Builders and retailers slam rates hold decision as RBA awaits first-quarter inflation data

Larry SchlesingerDecember 8, 2020

Economists remain confident that the Reserve Bank will cut interest rates next month (May 1) after leaving the cash rate unchanged at 4.25% yesterday as expected.

While all 24 economists polled by Bloomberg ahead of the announcement correctly called the April hold decision, it was slammed by industry bodies representing struggling sectors of the economy.

The Housing Industry Association (HIA) has called the decision “the wrong call,” pointing out that there is “very little driving the economy” outside of the mining sector, while the Master Builders Association (MBA) says it was “disappointed rates were not cut given the current poor conditions in the building industry”.

Most upset was the Australian Retailers Association (ARA), which says retailers had been king hit by the decision, coming just a few hours after ABS figures showed that retailing recorded virtually no growth over February and in fact went backwards in non-mining states.

“As retailers attempt to innovate and adapt to a changing retail environment, compete effectively and maintain hours and employment levels, the RBA has dealt the sector a king hit and shown little regard for working Australians or small businesses as they struggle to take home a living,” says ARA executive director Russell Zimmerman.

While economists were more measured in their responses, the underlying tone of their reaction suggested the RBA could have moved earlier and cut rates yesterday.

Former Gillard government economic adviser Stephen Koukoulas analysed the RBA statement by Glenn Stevens accompanying the decision and says it containsmore weak news than strong news.

Koukoulas says it is “anyone’s guess” why the RBA had not cut rates.

CommSec chief economists Craig James says the case for a rate cut is “certainly compelling – especially given the sluggishness in retail activity, higher Aussie dollar, and slump in home construction”.

- **Items drawn from a data source**
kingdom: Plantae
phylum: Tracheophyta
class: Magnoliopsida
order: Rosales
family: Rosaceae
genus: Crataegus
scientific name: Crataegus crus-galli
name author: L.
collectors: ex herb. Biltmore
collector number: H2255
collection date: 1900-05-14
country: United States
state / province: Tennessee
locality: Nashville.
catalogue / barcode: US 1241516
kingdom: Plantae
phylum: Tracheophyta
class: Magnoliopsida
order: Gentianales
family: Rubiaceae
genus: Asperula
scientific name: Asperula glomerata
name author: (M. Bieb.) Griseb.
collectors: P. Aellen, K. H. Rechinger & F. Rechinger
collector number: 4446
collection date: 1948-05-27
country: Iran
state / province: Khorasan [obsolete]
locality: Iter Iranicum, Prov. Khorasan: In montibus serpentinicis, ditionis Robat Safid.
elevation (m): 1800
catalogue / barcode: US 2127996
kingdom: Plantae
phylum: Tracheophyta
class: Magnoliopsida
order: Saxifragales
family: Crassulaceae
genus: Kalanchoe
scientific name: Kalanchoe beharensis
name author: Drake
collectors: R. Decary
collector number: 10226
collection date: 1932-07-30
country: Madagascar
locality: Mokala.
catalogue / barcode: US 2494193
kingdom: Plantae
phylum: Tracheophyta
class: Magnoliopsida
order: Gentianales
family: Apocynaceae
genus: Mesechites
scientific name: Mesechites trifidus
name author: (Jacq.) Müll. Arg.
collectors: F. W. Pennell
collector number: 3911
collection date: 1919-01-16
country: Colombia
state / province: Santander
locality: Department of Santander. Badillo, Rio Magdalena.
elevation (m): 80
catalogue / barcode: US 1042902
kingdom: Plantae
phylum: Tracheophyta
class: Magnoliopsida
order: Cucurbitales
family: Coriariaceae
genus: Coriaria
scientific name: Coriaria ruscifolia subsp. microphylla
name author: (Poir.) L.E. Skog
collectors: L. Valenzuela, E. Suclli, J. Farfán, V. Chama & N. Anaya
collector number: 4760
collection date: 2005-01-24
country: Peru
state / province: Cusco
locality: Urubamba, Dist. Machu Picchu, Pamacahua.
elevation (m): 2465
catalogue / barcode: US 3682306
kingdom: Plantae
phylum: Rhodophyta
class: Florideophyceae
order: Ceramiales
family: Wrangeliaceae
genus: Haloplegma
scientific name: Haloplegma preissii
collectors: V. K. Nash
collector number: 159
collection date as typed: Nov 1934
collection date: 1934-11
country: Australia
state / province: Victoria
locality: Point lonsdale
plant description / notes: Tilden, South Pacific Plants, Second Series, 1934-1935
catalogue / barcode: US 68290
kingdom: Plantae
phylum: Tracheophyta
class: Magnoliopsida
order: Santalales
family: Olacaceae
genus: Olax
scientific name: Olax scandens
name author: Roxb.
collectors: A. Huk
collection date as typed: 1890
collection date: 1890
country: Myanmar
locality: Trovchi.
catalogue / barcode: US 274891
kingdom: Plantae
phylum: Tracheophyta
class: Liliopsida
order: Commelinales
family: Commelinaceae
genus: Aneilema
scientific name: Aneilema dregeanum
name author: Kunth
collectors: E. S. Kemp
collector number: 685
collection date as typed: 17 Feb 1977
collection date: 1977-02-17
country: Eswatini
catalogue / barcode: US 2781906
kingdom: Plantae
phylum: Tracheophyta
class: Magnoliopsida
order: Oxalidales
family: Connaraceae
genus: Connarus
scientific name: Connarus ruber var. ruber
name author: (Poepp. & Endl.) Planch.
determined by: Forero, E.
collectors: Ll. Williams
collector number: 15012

- **Requirement**
Extend the article about the Reserve Bank's decision to hold rates, starting after its last paragraph. This data comes from a separate source.

- **Response area**
“In addition the monthly inflation data has consistently confirmed that inflation is subdued. But in the end, the Reserve Bank decided to keep its powder dry,” he says.

Economists appear to be in agreement that the March quarter inflation data to be released on April 24 will be the key number guiding the RBA’s next move.

Craig James calls the inflation number “the deciding factor”.

“The key phrase of the statement was: ‘The board's view was also that, were demand conditions to weaken materially, the inflation outlook would provide scope for easier monetary policy’.”

“In fact if the inflation data released on April 24 comes in at or below 0.7% for the March quarter, it should provide the Reserve Bank with additional degree of comfort and allow policy makers to cut interest rates by 25 basis points in May,” James says. 

Commonwealth Bank chief economist Michael Blythe calls yesterday’s decision a “prelude to a rate cut”, acknowledging that expectations of a rate cut had risen prior to the meeting.

“Speculation built over the past week that the RBA might deliver a rate cut at today’s meeting,” he says.

Blythe says there was a “broad hint that a rate cut will be on the table for discussion in May”.

“The pace of activity is a little weaker than expected but due diligence requires waiting for the first quarter CPI [due April 24] before considering a further step to ease monetary policy”.

“We are happy to hold with our May rate cut call as a result,” he says.

Aside from the inflation figure on April 24, the RBA will also have the benefit of other useful data at its disposable.

Housing Finance figures for February are out on April 11 and will show if mortgage demand has picked after the traditionally quiet January period.

On April 18 building activity figures December will be released for the December quarter and will show if the downturn in the September quarter for both residential and non-residential construction was sustained in the final three months of 2011.

The March quarter capital city house price index data will be released May 1, just a few hours before the May board meeting, giving the RBA a clearer sense of just how soft the housing market is and offer clues as to its future direction.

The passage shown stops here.